"""

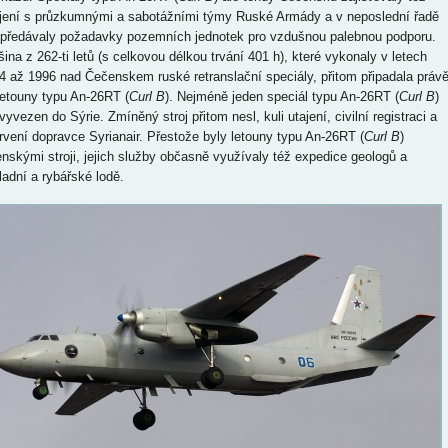
jení s průzkumnými a sabotážními týmy Ruské Armády a v neposlední řadě
 předávaly požadavky pozemních jednotek pro vzdušnou palebnou podporu.
šina z 262-ti letů (s celkovou délkou trvání 401 h), které vykonaly v letech
4 až 1996 nad Čečenskem ruské retranslační speciály, přitom připadala práv
letouny typu An-26RT (
Curl B
). Nejméně jeden speciál typu An-26RT (
Curl B
)
vyvezen do Sýrie. Zmíněný stroj přitom nesl, kuli utajení, civilní registraci a
rvení dopravce Syrianair. Přestože byly letouny typu An-26RT (
Curl B
)
enskými stroji, jejich služby občasně využívaly též expedice geologů a
ladní a rybářské lodě.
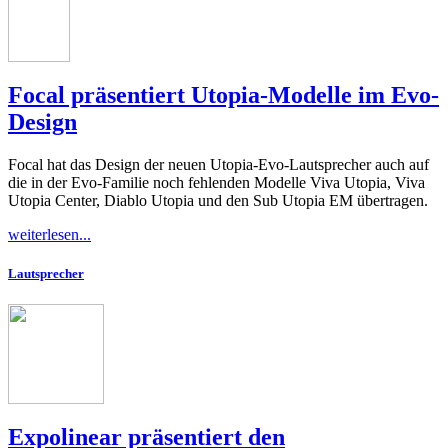
Focal präsentiert Utopia-Modelle im Evo-
Design
Focal hat das Design der neuen Utopia-Evo-Lautsprecher auch auf
die in der Evo-Familie noch fehlenden Modelle Viva Utopia, Viva
Utopia Center, Diablo Utopia und den Sub Utopia EM übertragen.
weiterlesen...
Lautsprecher
Expolinear präsentiert den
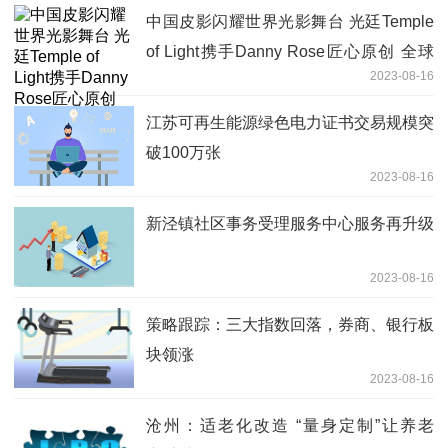
中国皮影闪耀世界光影舞台 光廷Temple
of Light携手Danny Rose匠心原创 全球
2023-08-16
首展于上海、深圳双城重磅开幕
江苏可再生能源绿色电力证书交易规模突
破100万张
2023-08-16
新泾镇社区事务受理服务中心服务再升级
2023-08-16
策略跟踪：三大指数回落，券商、银行板
块领涨
2023-08-16
沧州：适老化改造 “量身定制”让养老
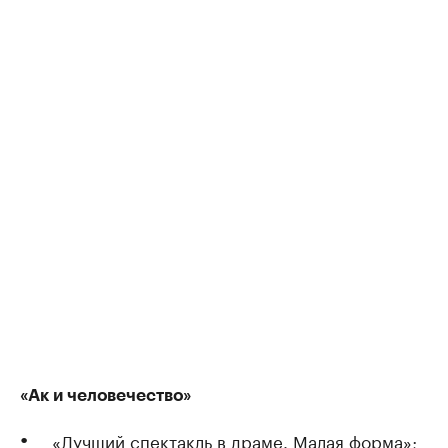
«Ак и человечество»
«Лучший спектакль в драме. Малая форма»;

"""

◆ Your task ◆
Please transcribe the text of all the rows above word for word, leaving out the pictures.

◆ Exercise result ◆
jení s průzkumnými a sabotážními týmy Ruské Armády a v neposlední řadě
 předávaly požadavky pozemních jednotek pro vzdušnou palebnou podporu.
šina z 262-ti letů (s celkovou délkou trvání 401 h), které vykonaly v letech
4 až 1996 nad Čečenskem ruské retranslační speciály, přitom připadala práv
letouny typu An-26RT (
Curl B
). Nejméně jeden speciál typu An-26RT (
Curl B
)
vyvezen do Sýrie. Zmíněný stroj přitom nesl, kuli utajení, civilní registraci a
rvení dopravce Syrianair. Přestože byly letouny typu An-26RT (
Curl B
)
enskými stroji, jejich služby občasně využívaly též expedice geologů a
ladní a rybářské lodě.
Focal präsentiert Utopia-Modelle im Evo-
Design
Focal hat das Design der neuen Utopia-Evo-Lautsprecher auch auf
die in der Evo-Familie noch fehlenden Modelle Viva Utopia, Viva
Utopia Center, Diablo Utopia und den Sub Utopia EM übertragen.
weiterlesen...
Lautsprecher
Expolinear präsentiert den
中国皮影闪耀世界光影舞台 光廷Temple
of Light携手Danny Rose匠心原创 全球
2023-08-16
首展于上海、深圳双城重磅开幕
江苏可再生能源绿色电力证书交易规模突
破100万张
2023-08-16
新泾镇社区事务受理服务中心服务再升级
2023-08-16
策略跟踪：三大指数回落，券商、银行板
块领涨
2023-08-16
沧州：适老化改造 “量身定制”让养老
«Ак и человечество»
«Лучший спектакль в драме. Малая форма»;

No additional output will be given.